» WHAT NEEDS TO BE DONE
Pick out every line in the listing below that contains the string "announced" and copy each of those lines.

************

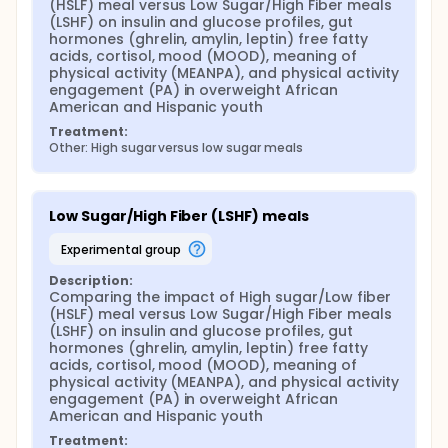
may potentially lead to a better understanding the
(HSLF) meal versus Low Sugar/High Fiber meals 
acute affects of poor nutritional choices on
(LSHF) on insulin and glucose profiles, gut 
physical activity in minority adolescent populations
hormones (ghrelin, amylin, leptin) free fatty 
at high risk for obesity, diabetes type 2, and other
acids, cortisol, mood (MOOD), meaning of 
obesity-related diseases.
physical activity (MEANPA), and physical activity 
engagement (PA) in overweight African 
American and Hispanic youth
Treatment:
Other: High sugar versus low sugar meals
Low Sugar/High Fiber (LSHF) meals
experimental group
Description:
Comparing the impact of High sugar/Low fiber 
(HSLF) meal versus Low Sugar/High Fiber meals 
(LSHF) on insulin and glucose profiles, gut 
hormones (ghrelin, amylin, leptin) free fatty 
acids, cortisol, mood (MOOD), meaning of 
physical activity (MEANPA), and physical activity 
engagement (PA) in overweight African 
American and Hispanic youth
Treatment:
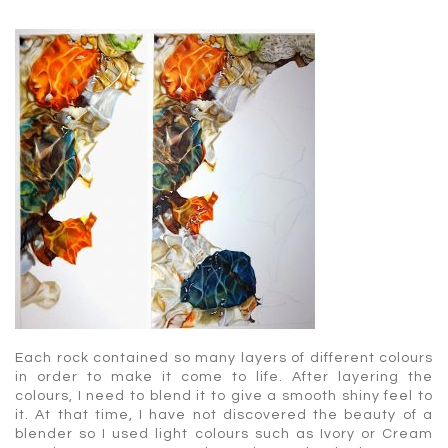
Each rock contained so many layers of different colours
in order to make it come to life. After layering the
colours, I need to blend it to give a smooth shiny feel to
it. At that time, I have not discovered the beauty of a
blender so I used light colours such as Ivory or Cream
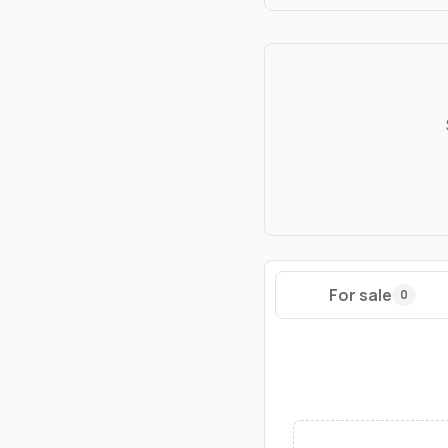
For sale
0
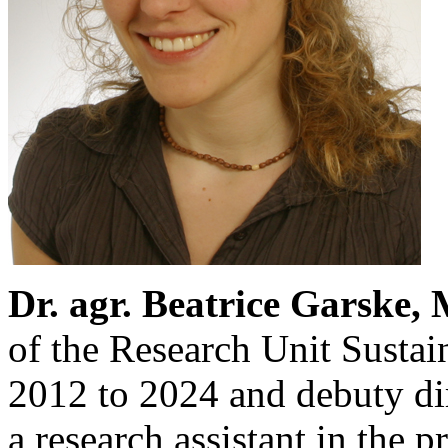
Dr. agr. Beatrice Garske, 
of the Research Unit Sustai
2012 to 2024 and debuty di
a research assistant in the 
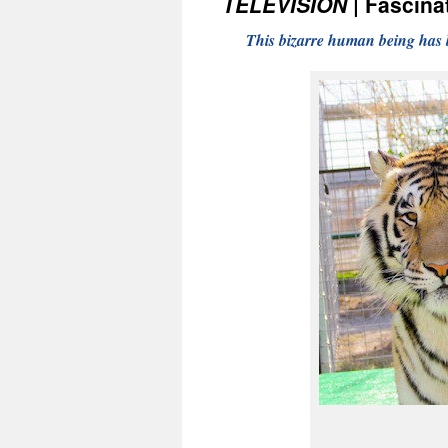
TELEVISION
| Fascinat
This bizarre human being has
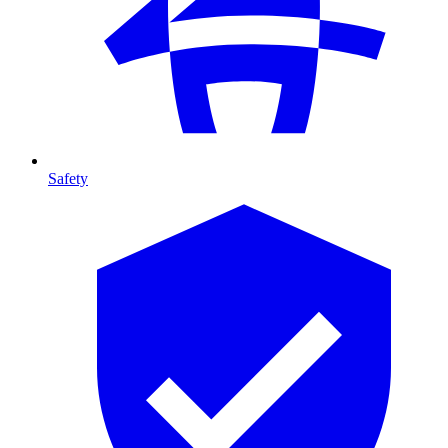
Safety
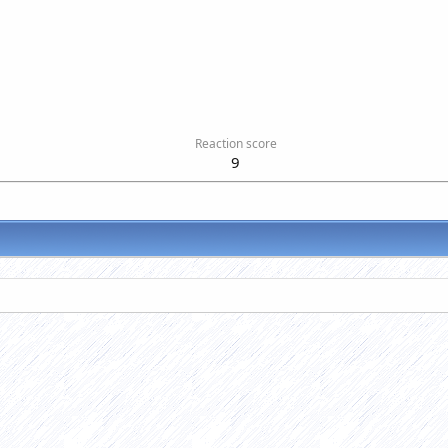
Reaction score
9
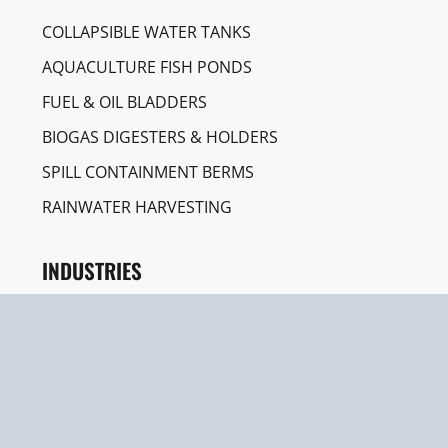
COLLAPSIBLE WATER TANKS
AQUACULTURE FISH PONDS
FUEL & OIL BLADDERS
BIOGAS DIGESTERS & HOLDERS
SPILL CONTAINMENT BERMS
RAINWATER HARVESTING
INDUSTRIES
CONSTRUCTION & ENGINEERING
AGRICULTURE & IRRIGATION
EMERGENCY & HUMANITARIAN AID
AQUACULTURE FARMING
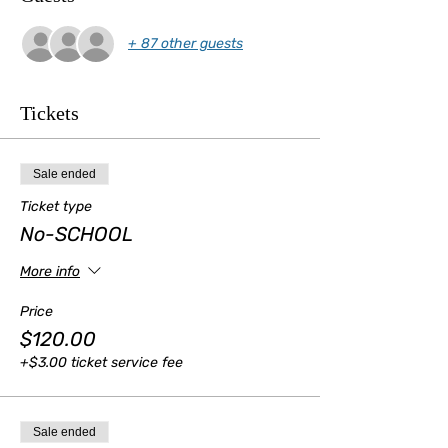
+ 87 other guests
Tickets
Sale ended
Ticket type
No-SCHOOL
More info
Price
$120.00
+$3.00 ticket service fee
Sale ended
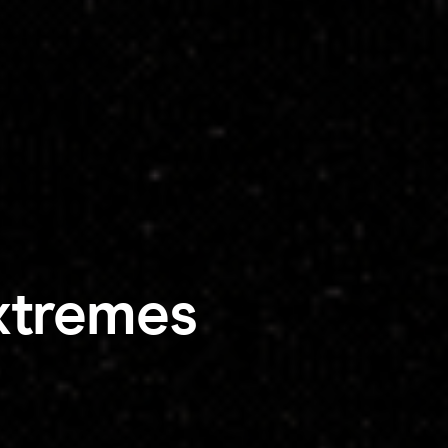
xtremes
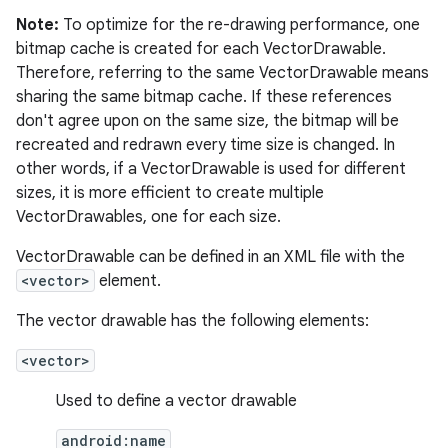
Note:
To optimize for the re-drawing performance, one
bitmap cache is created for each VectorDrawable.
Therefore, referring to the same VectorDrawable means
sharing the same bitmap cache. If these references
don't agree upon on the same size, the bitmap will be
recreated and redrawn every time size is changed. In
other words, if a VectorDrawable is used for different
sizes, it is more efficient to create multiple
VectorDrawables, one for each size.
VectorDrawable can be defined in an XML file with the
<vector>
element.
The vector drawable has the following elements:
<vector>
Used to define a vector drawable
android:name
r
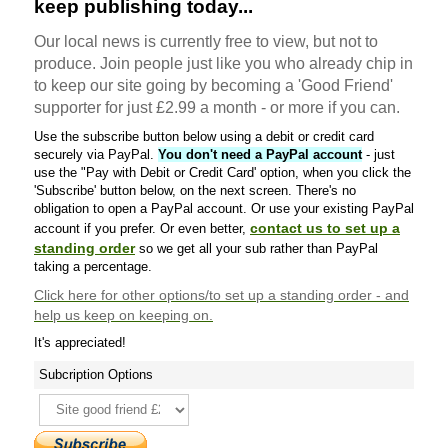
keep publishing today...
Our local news is currently free to view, but not to
produce. Join people just like you who already chip in
to keep our site going by becoming a 'Good Friend'
supporter for just £2.99 a month - or more if you can.
Use the subscribe button below using a debit or credit card
securely via PayPal.
You don't need a PayPal account
- just
use the "Pay with Debit or Credit Card' option, when you click the
'Subscribe' button below, on the next screen. There's no
obligation to open a PayPal account. Or use your existing PayPal
contact us to set up a
account if you prefer. Or even better,
standing order
so we get all your sub rather than PayPal
taking a percentage.
Click here
for other options/to set up a standing order - and
help us keep on keeping on.
It's appreciated!
Subcription Options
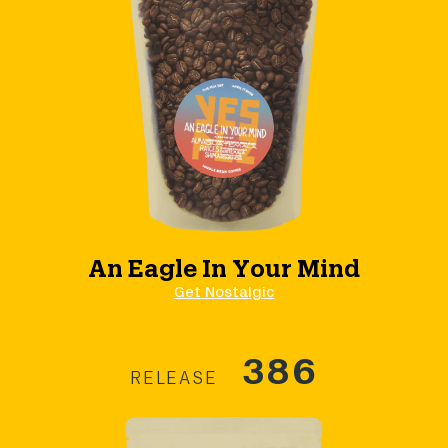
An Eagle In Your Mind
Get Nostalgic
386
RELEASE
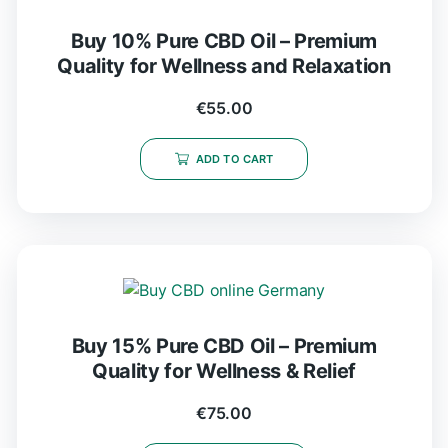
Buy 10% Pure CBD Oil – Premium
Quality for Wellness and Relaxation
€
55.00
ADD TO CART
Buy 15% Pure CBD Oil – Premium
Quality for Wellness & Relief
€
75.00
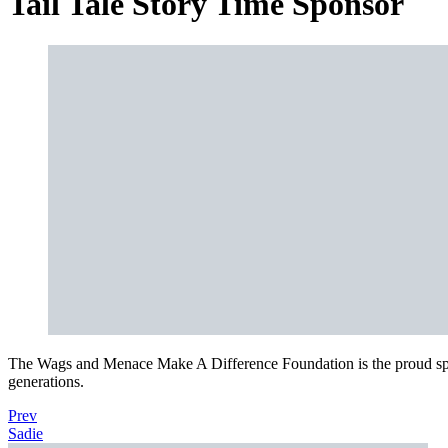
Tail Tale Story Time Sponsor
The Wags and Menace Make A Difference Foundation is the proud spon
generations.
Prev
Sadie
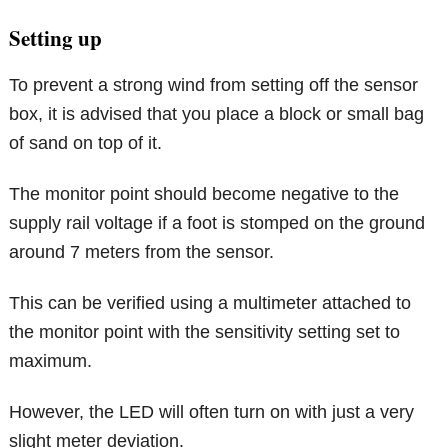
Setting up
To prevent a strong wind from setting off the sensor
box, it is advised that you place a block or small bag
of sand on top of it.
The monitor point should become negative to the
supply rail voltage if a foot is stomped on the ground
around 7 meters from the sensor.
This can be verified using a multimeter attached to
the monitor point with the sensitivity setting set to
maximum.
However, the LED will often turn on with just a very
slight meter deviation.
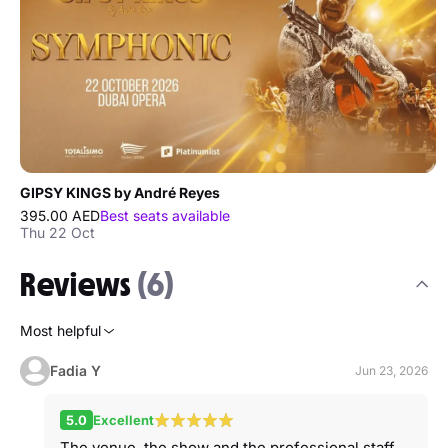
GIPSY KINGS by André Reyes
395.00 AED
Best seats available
Thu 22 Oct
Reviews
(6)
Most helpful
Fadia Y
Jun 23, 2026
5.0
Excellent
The venue, the show and the professional staff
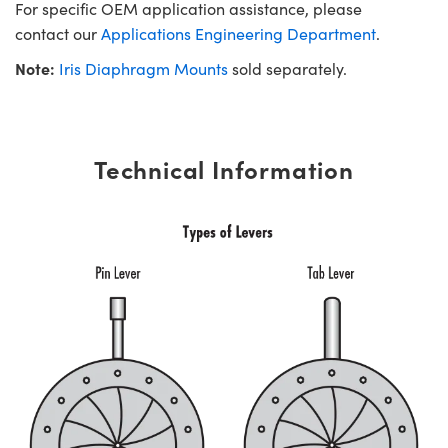
For specific OEM application assistance, please
contact our
Applications Engineering Department
.
Note:
Iris Diaphragm Mounts
sold separately.
Technical Information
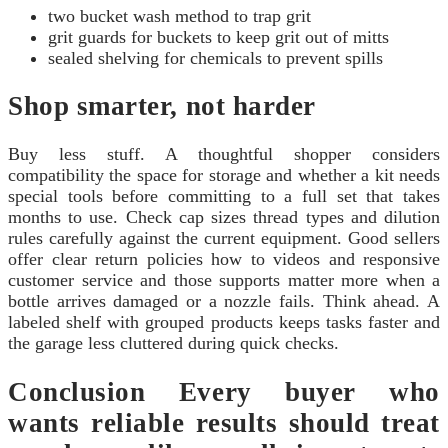
two bucket wash method to trap grit
grit guards for buckets to keep grit out of mitts
sealed shelving for chemicals to prevent spills
Shop smarter, not harder
Buy less stuff. A thoughtful shopper considers
compatibility the space for storage and whether a kit needs
special tools before committing to a full set that takes
months to use. Check cap sizes thread types and dilution
rules carefully against the current equipment. Good sellers
offer clear return policies how to videos and responsive
customer service and those supports matter more when a
bottle arrives damaged or a nozzle fails. Think ahead. A
labeled shelf with grouped products keeps tasks faster and
the garage less cluttered during quick checks.
Conclusion Every buyer who
wants reliable results should treat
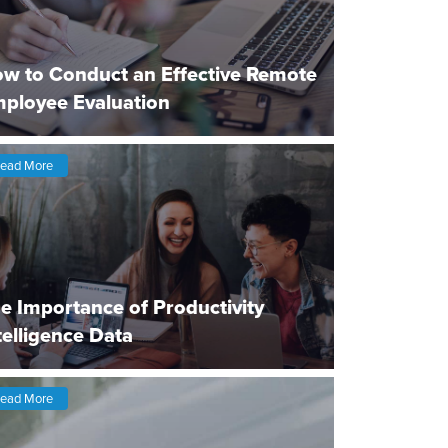
w to Conduct an Effective Remote
ployee Evaluation
ead More
e Importance of Productivity
telligence Data
ead More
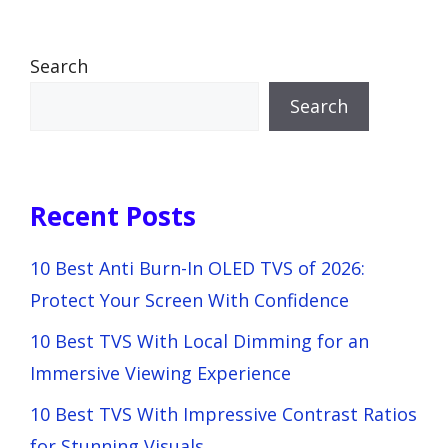
Search
Search
Recent Posts
10 Best Anti Burn-In OLED TVS of 2026:
Protect Your Screen With Confidence
10 Best TVS With Local Dimming for an
Immersive Viewing Experience
10 Best TVS With Impressive Contrast Ratios
for Stunning Visuals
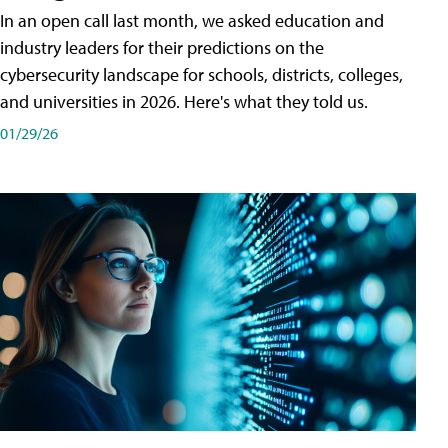
In an open call last month, we asked education and
industry leaders for their predictions on the
cybersecurity landscape for schools, districts, colleges,
and universities in 2026. Here's what they told us.
01/29/26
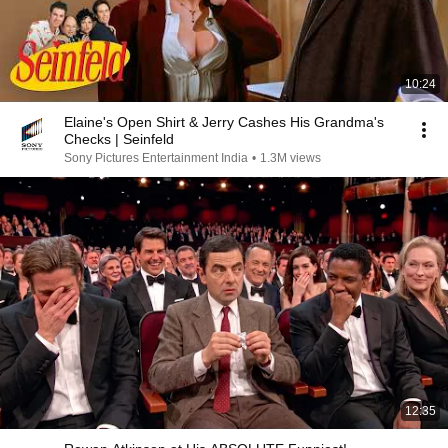
10:24
Elaine's Open Shirt & Jerry Cashes His Grandma's
Checks | Seinfeld
Sony Pictures Entertainment India
•
1.3M views
12:35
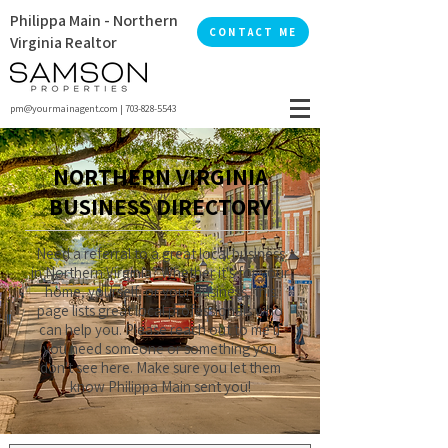
Philippa Main - Northern
CONTACT ME
Virginia Realtor
pm@yourmainagent.com
|
703-828-5543
NORTHERN VIRGINIA
BUSINESS DIRECTORY
Need a referral to a great local business
in Northern Virginia? Whether it's for your
home, yourself, or your business, this
page lists great local professionals who
can help you. Please reach out to me if
you need someone or something you
don't see here. Make sure you let them
know Philippa Main sent you!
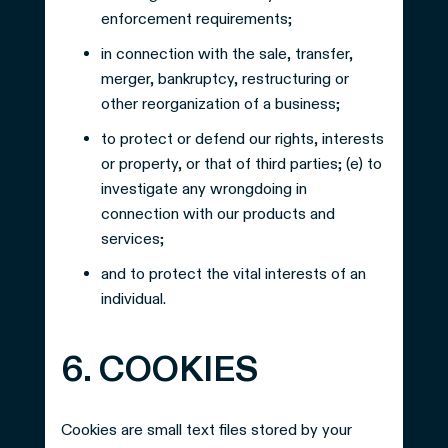
enforcement requirements;
in connection with the sale, transfer,
merger, bankruptcy, restructuring or
other reorganization of a business;
to protect or defend our rights, interests
or property, or that of third parties; (e) to
investigate any wrongdoing in
connection with our products and
services;
and to protect the vital interests of an
individual.
6. COOKIES
Cookies are small text files stored by your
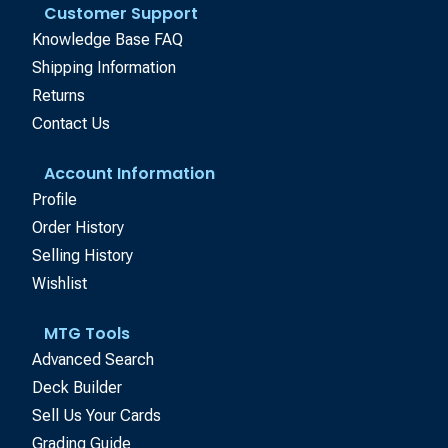
Customer Support
Knowledge Base FAQ
Shipping Information
Returns
Contact Us
Account Information
Profile
Order History
Selling History
Wishlist
MTG Tools
Advanced Search
Deck Builder
Sell Us Your Cards
Grading Guide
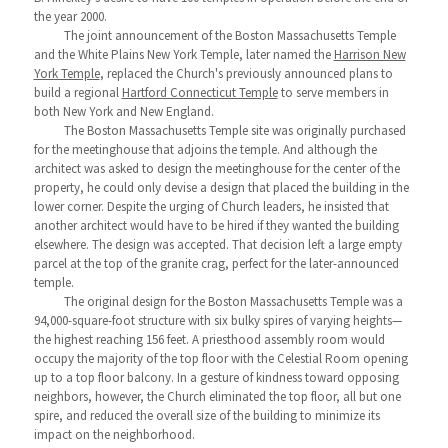
the year 2000.
The joint announcement of the Boston Massachusetts Temple
and the White Plains New York Temple, later named the
Harrison New
York Temple
, replaced the Church's previously announced plans to
build a regional
Hartford Connecticut Temple
to serve members in
both New York and New England.
The Boston Massachusetts Temple site was originally purchased
for the meetinghouse that adjoins the temple. And although the
architect was asked to design the meetinghouse for the center of the
property, he could only devise a design that placed the building in the
lower corner. Despite the urging of Church leaders, he insisted that
another architect would have to be hired if they wanted the building
elsewhere. The design was accepted. That decision left a large empty
parcel at the top of the granite crag, perfect for the later-announced
temple.
The original design for the Boston Massachusetts Temple was a
94,000-square-foot structure with six bulky spires of varying heights—
the highest reaching 156 feet. A priesthood assembly room would
occupy the majority of the top floor with the Celestial Room opening
up to a top floor balcony. In a gesture of kindness toward opposing
neighbors, however, the Church eliminated the top floor, all but one
spire, and reduced the overall size of the building to minimize its
impact on the neighborhood.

************

» TASK RESPONSE
, replaced the Church's previously announced plans to
parcel at the top of the granite crag, perfect for the later-announced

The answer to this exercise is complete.